The U.S. supplement industry has annual revenue of $25 billion, according to the Nutrition Business Journal. Grocery shelves have foods with added calcium, Omega-3 fatty acids and vitamins that promise you health. Some people take so many supplements that they are too nauseated to eat. The vast majority of us only need good food, not supplements. Buyers beware!
There is a lot we don't know about how food nourishes us. A nutrient may be good for us, but adding that nutrient to our diet is not the same as adding the whole food. An orange is more than just vitamin C! Eating an orange gives you fiber, protein, A and B vitamins and more. An apple is a whole food….an apple dessert in a package is not. Steel-cut oats with a little maple syrup are whole foods…..packaged instant maple flavored oatmeal is not.
Eating whole foods frees us from reading food labels and ensures that we are getting the full benefit of what we eat. The obesity epidemic and the high rates of chronic diseases including heart disease, diabetes and strokes are strongly linked to our "Standard American Diet" of highly processed food.
If you don't eat whole foods, you will have to read food labels and ignore all the "healthy" claims on the front of packages!

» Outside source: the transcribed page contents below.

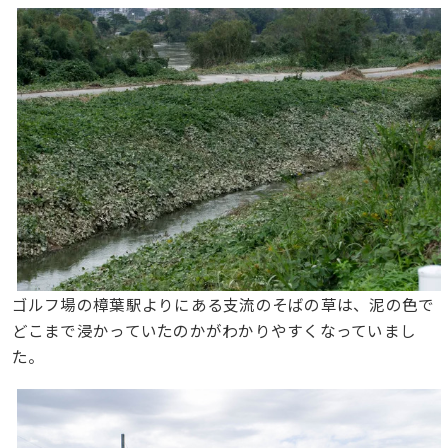
ゴルフ場の樟葉駅よりにある支流のそばの草は、泥の色で
どこまで浸かっていたのかがわかりやすくなっていまし
た。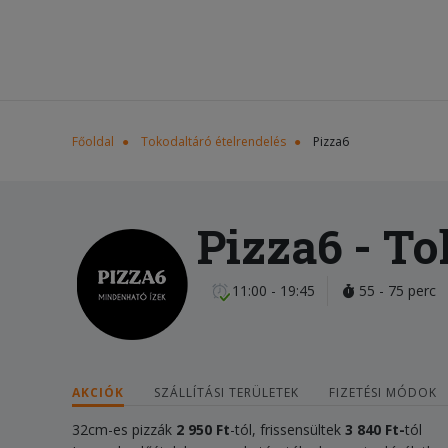
Főoldal
Tokodaltáró ételrendelés
Pizza6
Pizza6
- To
11:00 - 19:45
55 - 75 perc
AKCIÓK
SZÁLLÍTÁSI TERÜLETEK
FIZETÉSI MÓDOK
32cm-es pizzák
2 950 Ft
-tól, frissensültek
3 840 Ft-
tól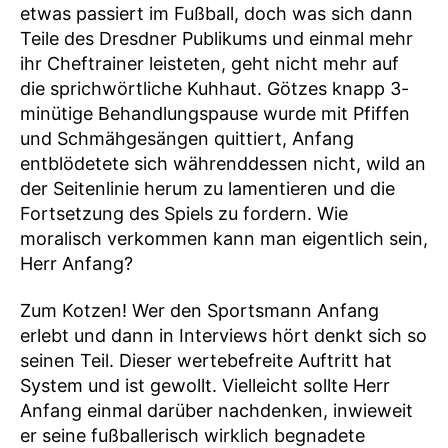
etwas passiert im Fußball, doch was sich dann
Teile des Dresdner Publikums und einmal mehr
ihr Cheftrainer leisteten, geht nicht mehr auf
die sprichwörtliche Kuhhaut. Götzes knapp 3-
minütige Behandlungspause wurde mit Pfiffen
und Schmähgesängen quittiert, Anfang
entblödetete sich währenddessen nicht, wild an
der Seitenlinie herum zu lamentieren und die
Fortsetzung des Spiels zu fordern. Wie
moralisch verkommen kann man eigentlich sein,
Herr Anfang?
Zum Kotzen! Wer den Sportsmann Anfang
erlebt und dann in Interviews hört denkt sich so
seinen Teil. Dieser wertebefreite Auftritt hat
System und ist gewollt. Vielleicht sollte Herr
Anfang einmal darüber nachdenken, inwieweit
er seine fußballerisch wirklich begnadete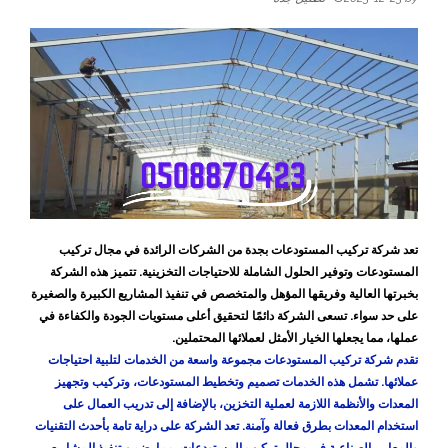
تعد شركة تركيب المستودعات بجدة من الشركات الرائدة في مجال تركيب
المستودعات وتوفير الحلول الشاملة للاحتياجات التخزينية. تتميز هذه الشركة
بخبرتها العالية وفريقها المؤهل والمتخصص في تنفيذ المشاريع الكبيرة والصغيرة
على حد سواء. تسعى الشركة دائمًا لتحقيق أعلى مستويات الجودة والكفاءة في
عملها، مما يجعلها الخيار الأمثل لعملائها المحتملين.
تقدم شركة تركيب المستودعات مجموعة واسعة من الخدمات لتلبية احتياجات
عملائها. تشمل هذه الخدمات تصميم وتخطيط المستودعات، وتركيب وتجهيز
المعدات والأنظمة اللازمة لعملية التخزين، بالإضافة إلى تدريب العمال على
استخدام المعدات بطرق فعالة وآمنة. تعد الشركة على دراية تامة بأحدث التقنيات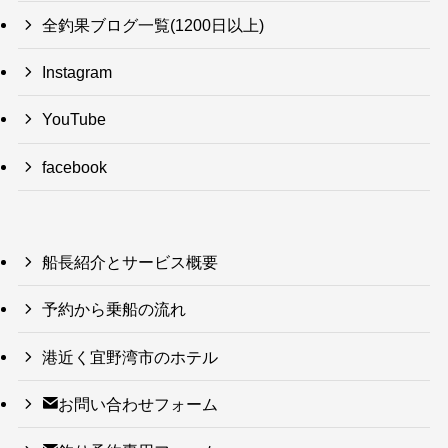
全釣果ブログ一覧(1200日以上)
Instagram
YouTube
facebook
船長紹介とサービス概要
予約から乗船の流れ
港近く宜野湾市のホテル
お問い合わせフォーム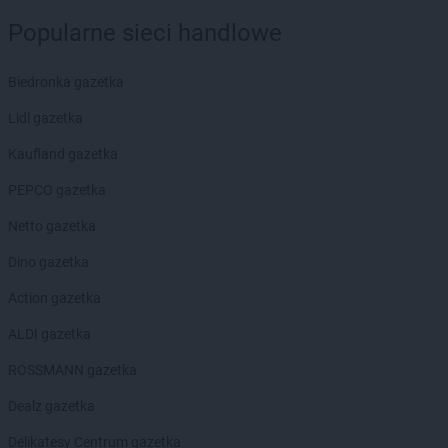
Chorten
Długa Kościelna
Popularne sieci handlowe
Chorten
Długie
Chorten
Dobre
Biedronka gazetka
Chorten
Dobry Las
Chorten
Dobrzyniewo Duże
Lidl gazetka
Chorten
Dobrzyniewo Fabryczne
Kaufland gazetka
Chorten
Dokudów Drugi
Chorten
Dolistowo Nowe
PEPCO gazetka
Chorten
Dolna Grupa
Netto gazetka
Chorten
Domaniew
Chorten
Dopiewo
Dino gazetka
Chorten
Drawsko Pomorskie
Action gazetka
Chorten
Drążdżewo
Chorten
Drohiczyn
ALDI gazetka
Chorten
Drozdowo
ROSSMANN gazetka
Chorten
Drwęck
Chorten
Drwinia
Dealz gazetka
Chorten
Drzewica
Delikatesy Centrum gazetka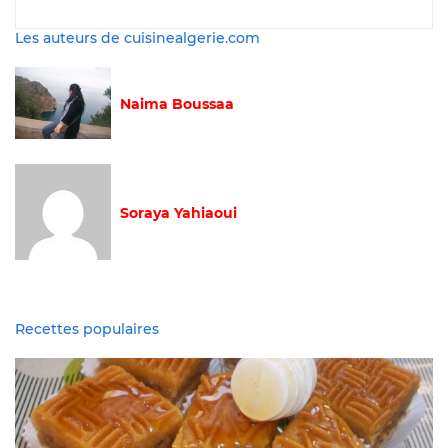
Les auteurs de cuisinealgerie.com
Naima Boussaa
Soraya Yahiaoui
Recettes populaires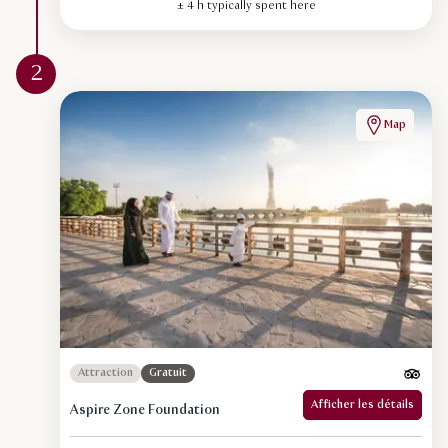
± 4 h typically spent here
2
Map
Attraction
Gratuit
Afficher les détails
Aspire Zone Foundation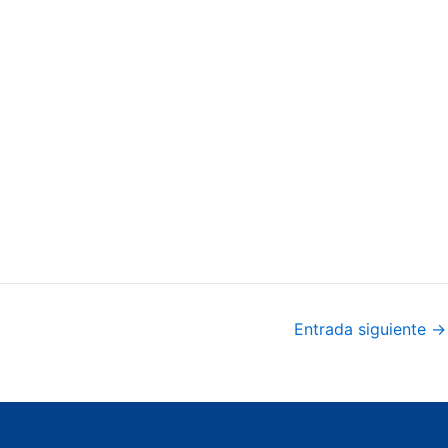
Entrada siguiente
→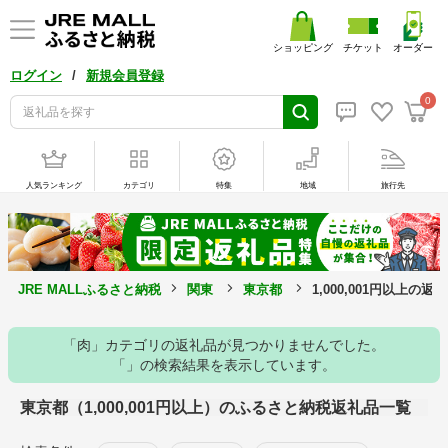
ショッピング
チケット
オーダー
/
ログイン
新規会員登録
0
人気ランキング
カテゴリ
特集
地域
旅行先
JRE MALLふるさと納税
関東
東京都
1,000,001円以上の返
「肉」カテゴリの返礼品が見つかりませんでした。
「」の検索結果を表示しています。
東京都（1,000,001円以上）のふるさと納税返礼品一覧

I look at two things first: the serving size and the ingredient list.
Serving size: Processed foods often have serving sizes on the label that don't reflect the amount we actually eat. Did you know that there are 2 servings in a package of ramen noodles? Multiply those calorie, fat and sodium numbers by two unless you cut it in half. Small serving sizes also make it possible to put labels on food like "fat free" or "trans fat free." Even foods made of oil (like cooking spray) can be labeled "fat free" if the serving size is small enough. But nothing made of oil is really fat free, is it?
Ingredients list: This is the most important part of the label. It shows exactly what went into the product in descending order of weight (from most to least). No one wants to see fat or sugar listed as the first ingredient, so many foods have a variety of different sweeteners or fats in them. These ingredients are in small amounts, so they fall later in the ingredient list. Look for sweeteners including sucrose, dextrose, fructose, corn syrup, high fructose corn syrup, molasses and honey. Fats include butter, cream, any oil and lard. Anything hydrogenated or partially hydrogenated is a trans fat.
Any ingredient list that starts with "enriched flour" should be off your shopping list. They have removed the "good stuff" during processing, and then added some back by "enriching" it. My mother-in-law used to say "The whiter the bread, the sooner you're dead." Mothers are usually right!
Be a smart consumer. The claims of "all natural" are a case in point. Chicken "plumped" with salt and water may be labeled "all natural" because salt and water are natural ingredients. They are not naturally part of chicken, and increase the sodium in a four ounce piece of chicken from 45-60 mg to 220-400mg. Now you are paying chicken prices for salt and water.
If you have a healthy whole food diet, including fruits, vegetables, whole grains, lean protein and the right kind of fats, you will have the necessary vitamins and nutrients to be healthy. Most people only need to add a multivitamin. You don't need to spend your money on processed foods with the latest additives or on bottles of pills!